• WHAT YOU ARE ASKED TO DO:
All that is wanted is the exact lines from the first line of the data below through the line with "In an ordinary", both ends included, with pictures omitted.

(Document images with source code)
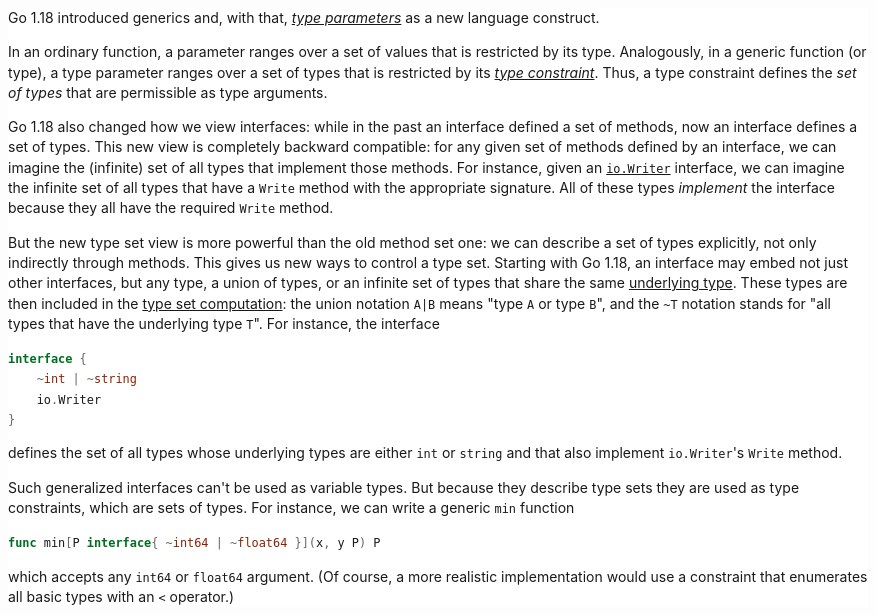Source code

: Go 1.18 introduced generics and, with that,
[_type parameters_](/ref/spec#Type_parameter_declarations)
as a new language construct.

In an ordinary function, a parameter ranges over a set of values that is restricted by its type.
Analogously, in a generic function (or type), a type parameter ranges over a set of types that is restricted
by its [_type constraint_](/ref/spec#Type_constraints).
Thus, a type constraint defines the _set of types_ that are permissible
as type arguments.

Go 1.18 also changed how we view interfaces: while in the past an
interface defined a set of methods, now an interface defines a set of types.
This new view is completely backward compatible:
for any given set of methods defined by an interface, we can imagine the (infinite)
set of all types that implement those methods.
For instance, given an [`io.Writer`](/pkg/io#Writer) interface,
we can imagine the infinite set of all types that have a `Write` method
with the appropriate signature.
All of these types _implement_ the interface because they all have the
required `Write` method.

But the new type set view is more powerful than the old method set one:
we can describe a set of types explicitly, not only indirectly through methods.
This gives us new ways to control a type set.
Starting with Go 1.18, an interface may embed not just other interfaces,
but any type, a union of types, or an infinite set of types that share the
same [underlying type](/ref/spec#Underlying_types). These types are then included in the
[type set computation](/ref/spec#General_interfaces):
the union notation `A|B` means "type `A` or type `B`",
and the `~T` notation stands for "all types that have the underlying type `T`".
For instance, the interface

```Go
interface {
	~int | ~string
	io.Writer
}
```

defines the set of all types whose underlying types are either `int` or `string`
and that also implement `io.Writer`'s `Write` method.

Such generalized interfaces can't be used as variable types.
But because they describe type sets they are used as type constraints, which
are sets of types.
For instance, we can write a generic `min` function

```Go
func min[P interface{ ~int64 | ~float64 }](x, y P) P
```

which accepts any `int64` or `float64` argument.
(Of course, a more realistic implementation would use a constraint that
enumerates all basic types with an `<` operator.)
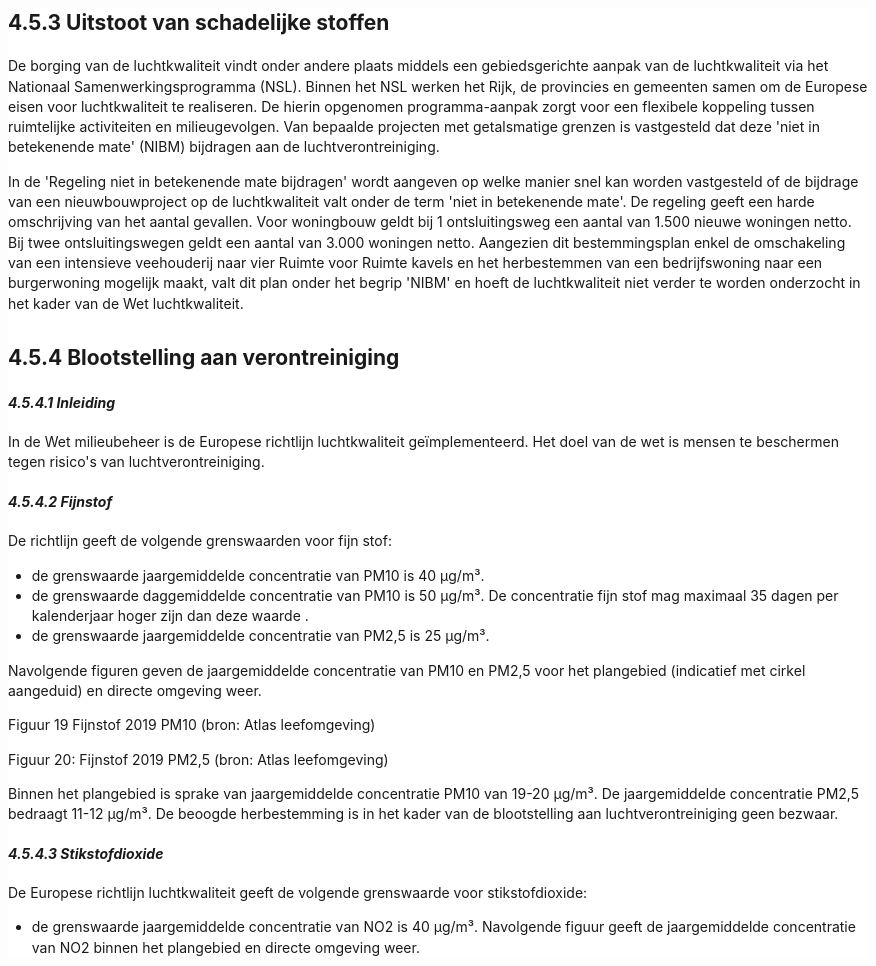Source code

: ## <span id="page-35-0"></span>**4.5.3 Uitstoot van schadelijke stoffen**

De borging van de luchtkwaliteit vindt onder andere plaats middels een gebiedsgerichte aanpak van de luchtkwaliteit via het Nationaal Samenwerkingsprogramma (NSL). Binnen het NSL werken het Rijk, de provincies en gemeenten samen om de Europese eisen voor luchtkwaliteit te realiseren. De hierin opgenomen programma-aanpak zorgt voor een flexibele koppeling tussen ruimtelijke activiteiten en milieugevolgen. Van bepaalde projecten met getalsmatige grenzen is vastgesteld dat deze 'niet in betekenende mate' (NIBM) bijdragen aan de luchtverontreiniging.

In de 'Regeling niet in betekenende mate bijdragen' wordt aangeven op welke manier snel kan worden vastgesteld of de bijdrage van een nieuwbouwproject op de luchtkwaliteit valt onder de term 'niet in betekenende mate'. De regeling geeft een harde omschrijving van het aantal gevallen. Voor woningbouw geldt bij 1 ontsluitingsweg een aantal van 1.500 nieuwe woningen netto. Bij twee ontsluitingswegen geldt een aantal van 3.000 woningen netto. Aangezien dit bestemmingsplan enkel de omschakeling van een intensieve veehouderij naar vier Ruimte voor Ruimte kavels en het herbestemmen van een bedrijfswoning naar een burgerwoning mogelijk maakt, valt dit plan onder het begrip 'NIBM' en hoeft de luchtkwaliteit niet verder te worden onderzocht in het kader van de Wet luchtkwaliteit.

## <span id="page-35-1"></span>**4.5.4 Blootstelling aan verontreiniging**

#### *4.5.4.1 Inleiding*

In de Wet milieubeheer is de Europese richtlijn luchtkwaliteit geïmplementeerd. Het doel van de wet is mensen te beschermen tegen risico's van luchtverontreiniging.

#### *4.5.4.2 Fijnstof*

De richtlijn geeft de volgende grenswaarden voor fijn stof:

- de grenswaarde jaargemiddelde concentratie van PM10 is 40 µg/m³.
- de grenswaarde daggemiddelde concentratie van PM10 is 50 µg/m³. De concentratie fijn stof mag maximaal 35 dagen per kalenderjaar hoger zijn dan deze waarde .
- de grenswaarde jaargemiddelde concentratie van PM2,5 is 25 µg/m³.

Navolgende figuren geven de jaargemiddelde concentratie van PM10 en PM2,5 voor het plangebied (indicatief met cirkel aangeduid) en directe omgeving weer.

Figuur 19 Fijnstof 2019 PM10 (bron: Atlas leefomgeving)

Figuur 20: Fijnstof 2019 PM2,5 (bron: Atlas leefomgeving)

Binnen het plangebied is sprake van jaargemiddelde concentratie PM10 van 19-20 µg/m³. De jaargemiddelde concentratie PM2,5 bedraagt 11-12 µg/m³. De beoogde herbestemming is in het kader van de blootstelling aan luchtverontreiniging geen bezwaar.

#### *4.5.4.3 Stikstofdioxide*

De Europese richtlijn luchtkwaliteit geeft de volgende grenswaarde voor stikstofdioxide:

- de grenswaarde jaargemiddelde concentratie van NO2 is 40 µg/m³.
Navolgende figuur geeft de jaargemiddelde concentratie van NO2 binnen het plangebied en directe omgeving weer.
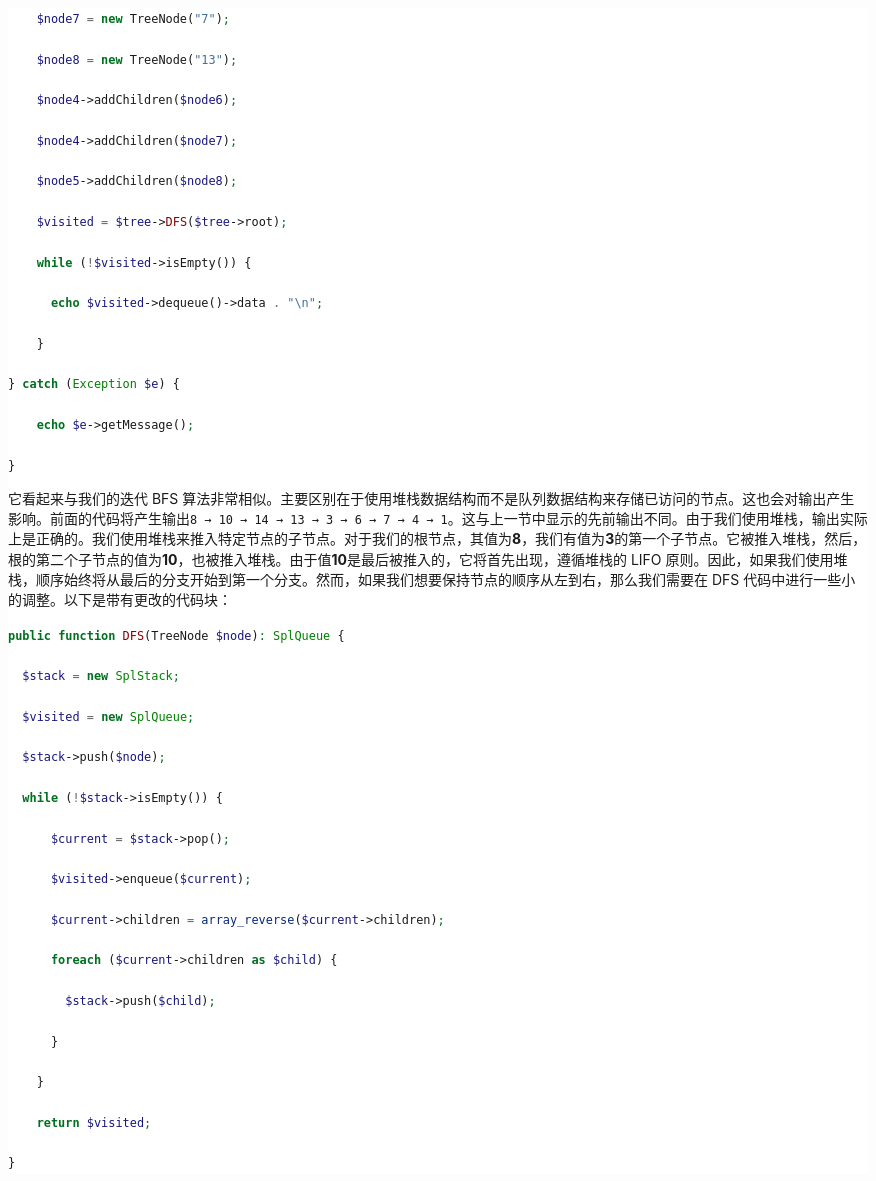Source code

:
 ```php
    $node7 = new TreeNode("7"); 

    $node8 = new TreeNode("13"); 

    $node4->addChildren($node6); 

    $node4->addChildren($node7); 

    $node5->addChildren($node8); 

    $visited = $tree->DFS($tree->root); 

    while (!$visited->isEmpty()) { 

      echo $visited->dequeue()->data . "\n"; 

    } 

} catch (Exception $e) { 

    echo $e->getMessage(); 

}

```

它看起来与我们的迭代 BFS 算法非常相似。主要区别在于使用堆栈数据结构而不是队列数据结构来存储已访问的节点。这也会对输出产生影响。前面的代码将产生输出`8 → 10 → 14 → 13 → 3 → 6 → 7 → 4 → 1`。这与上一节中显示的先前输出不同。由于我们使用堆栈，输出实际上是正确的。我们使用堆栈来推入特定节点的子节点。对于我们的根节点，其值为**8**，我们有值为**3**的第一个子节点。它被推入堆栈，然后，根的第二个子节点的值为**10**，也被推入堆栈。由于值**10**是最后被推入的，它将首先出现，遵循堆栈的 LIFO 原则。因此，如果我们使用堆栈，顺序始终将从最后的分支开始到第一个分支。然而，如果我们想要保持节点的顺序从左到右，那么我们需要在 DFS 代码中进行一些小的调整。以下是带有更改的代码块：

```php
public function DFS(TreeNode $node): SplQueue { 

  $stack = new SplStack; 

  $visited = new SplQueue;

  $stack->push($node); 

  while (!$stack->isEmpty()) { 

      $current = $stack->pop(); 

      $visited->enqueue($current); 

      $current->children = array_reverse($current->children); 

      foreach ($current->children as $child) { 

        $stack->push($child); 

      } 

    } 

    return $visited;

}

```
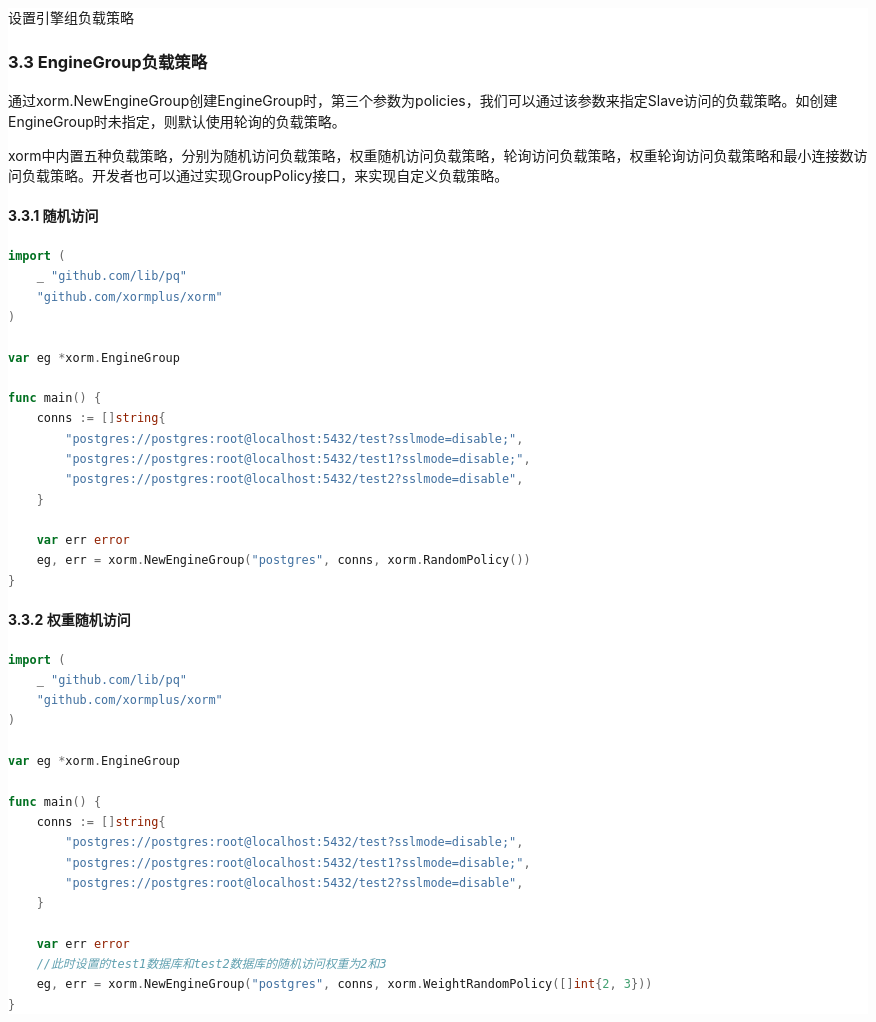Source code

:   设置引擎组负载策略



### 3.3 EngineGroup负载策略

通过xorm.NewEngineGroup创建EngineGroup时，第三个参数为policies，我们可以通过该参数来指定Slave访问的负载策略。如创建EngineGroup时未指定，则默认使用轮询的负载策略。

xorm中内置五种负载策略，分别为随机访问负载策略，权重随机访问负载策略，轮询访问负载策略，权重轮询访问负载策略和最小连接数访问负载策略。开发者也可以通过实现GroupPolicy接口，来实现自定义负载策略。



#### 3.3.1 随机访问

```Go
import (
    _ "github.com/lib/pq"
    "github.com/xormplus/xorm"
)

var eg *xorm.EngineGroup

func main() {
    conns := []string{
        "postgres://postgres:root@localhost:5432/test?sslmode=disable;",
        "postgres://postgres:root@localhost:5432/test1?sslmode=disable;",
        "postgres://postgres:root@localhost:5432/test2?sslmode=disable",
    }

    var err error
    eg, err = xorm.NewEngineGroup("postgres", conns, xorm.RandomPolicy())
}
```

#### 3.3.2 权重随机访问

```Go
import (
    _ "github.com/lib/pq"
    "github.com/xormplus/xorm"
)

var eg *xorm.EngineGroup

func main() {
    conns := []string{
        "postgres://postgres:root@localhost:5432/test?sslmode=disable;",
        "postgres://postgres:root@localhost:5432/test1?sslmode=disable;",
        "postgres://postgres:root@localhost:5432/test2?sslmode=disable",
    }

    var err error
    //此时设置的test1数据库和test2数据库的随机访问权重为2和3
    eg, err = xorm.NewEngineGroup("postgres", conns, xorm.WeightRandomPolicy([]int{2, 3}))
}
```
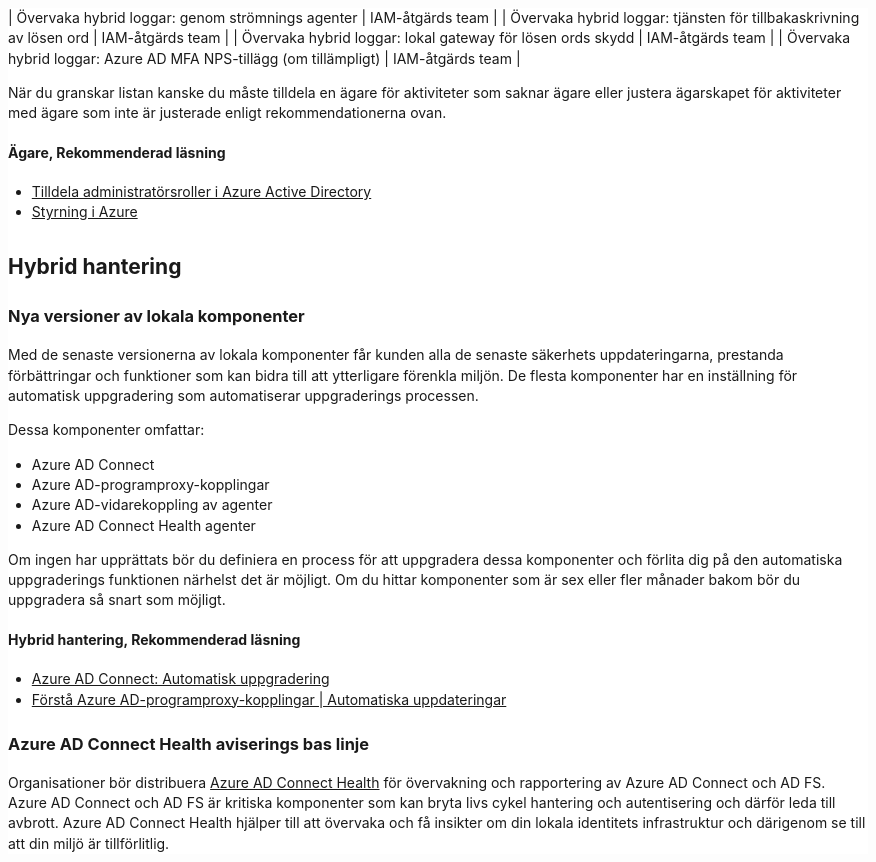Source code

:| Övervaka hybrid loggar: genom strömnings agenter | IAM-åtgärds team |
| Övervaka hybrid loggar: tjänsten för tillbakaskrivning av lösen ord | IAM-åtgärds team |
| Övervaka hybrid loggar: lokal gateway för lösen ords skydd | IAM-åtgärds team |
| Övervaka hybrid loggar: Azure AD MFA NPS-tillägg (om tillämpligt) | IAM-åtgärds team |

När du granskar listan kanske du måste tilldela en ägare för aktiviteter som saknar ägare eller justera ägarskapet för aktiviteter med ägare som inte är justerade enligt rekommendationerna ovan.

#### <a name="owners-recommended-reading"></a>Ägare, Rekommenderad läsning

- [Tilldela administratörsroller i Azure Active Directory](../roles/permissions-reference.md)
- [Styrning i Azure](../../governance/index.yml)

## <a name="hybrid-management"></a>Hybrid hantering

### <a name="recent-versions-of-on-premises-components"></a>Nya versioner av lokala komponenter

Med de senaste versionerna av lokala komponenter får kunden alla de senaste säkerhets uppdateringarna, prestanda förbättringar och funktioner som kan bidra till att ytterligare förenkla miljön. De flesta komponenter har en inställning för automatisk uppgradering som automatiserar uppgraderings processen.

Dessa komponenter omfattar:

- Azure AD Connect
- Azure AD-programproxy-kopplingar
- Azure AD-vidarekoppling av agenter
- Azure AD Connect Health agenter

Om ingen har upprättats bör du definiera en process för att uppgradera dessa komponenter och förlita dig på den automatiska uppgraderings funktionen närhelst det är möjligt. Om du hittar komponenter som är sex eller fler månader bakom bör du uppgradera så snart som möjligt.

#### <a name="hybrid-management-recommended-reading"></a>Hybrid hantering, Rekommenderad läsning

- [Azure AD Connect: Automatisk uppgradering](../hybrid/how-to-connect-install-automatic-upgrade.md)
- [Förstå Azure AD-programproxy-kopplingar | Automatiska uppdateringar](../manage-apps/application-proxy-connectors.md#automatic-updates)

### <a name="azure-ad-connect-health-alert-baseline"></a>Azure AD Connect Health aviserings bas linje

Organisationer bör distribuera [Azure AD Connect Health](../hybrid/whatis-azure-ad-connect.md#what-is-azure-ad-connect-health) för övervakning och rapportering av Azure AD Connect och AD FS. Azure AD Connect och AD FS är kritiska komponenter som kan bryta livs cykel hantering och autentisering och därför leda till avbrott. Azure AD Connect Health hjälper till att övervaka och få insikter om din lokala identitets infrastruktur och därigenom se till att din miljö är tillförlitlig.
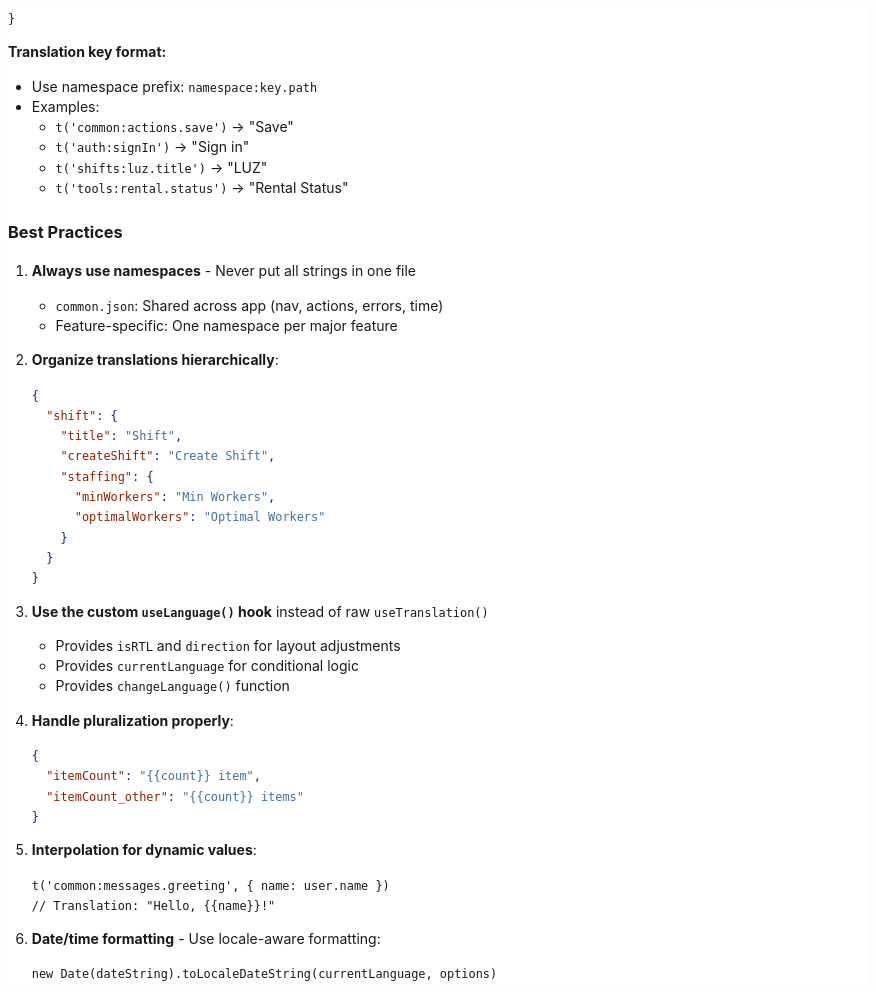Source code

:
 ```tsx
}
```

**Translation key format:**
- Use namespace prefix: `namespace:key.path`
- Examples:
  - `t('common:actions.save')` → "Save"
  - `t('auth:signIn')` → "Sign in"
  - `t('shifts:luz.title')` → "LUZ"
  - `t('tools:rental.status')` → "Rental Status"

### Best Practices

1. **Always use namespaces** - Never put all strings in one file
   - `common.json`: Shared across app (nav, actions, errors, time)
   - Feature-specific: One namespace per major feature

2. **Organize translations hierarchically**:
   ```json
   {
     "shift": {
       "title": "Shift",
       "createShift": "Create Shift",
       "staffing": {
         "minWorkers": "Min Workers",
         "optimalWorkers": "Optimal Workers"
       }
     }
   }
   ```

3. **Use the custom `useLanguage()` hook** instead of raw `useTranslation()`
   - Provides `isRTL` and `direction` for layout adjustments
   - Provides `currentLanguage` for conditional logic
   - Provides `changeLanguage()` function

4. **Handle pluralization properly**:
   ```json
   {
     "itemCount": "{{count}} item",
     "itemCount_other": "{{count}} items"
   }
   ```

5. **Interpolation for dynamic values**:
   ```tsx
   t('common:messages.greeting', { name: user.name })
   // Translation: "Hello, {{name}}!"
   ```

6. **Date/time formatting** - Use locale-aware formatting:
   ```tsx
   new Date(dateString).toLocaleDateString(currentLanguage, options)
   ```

• OUTPUT OF THE EXERCISE:
Source code

: Go 1.18 introduced generics and, with that,
[_type parameters_](/ref/spec#Type_parameter_declarations)
as a new language construct.

In an ordinary function, a parameter ranges over a set of values that is restricted by its type.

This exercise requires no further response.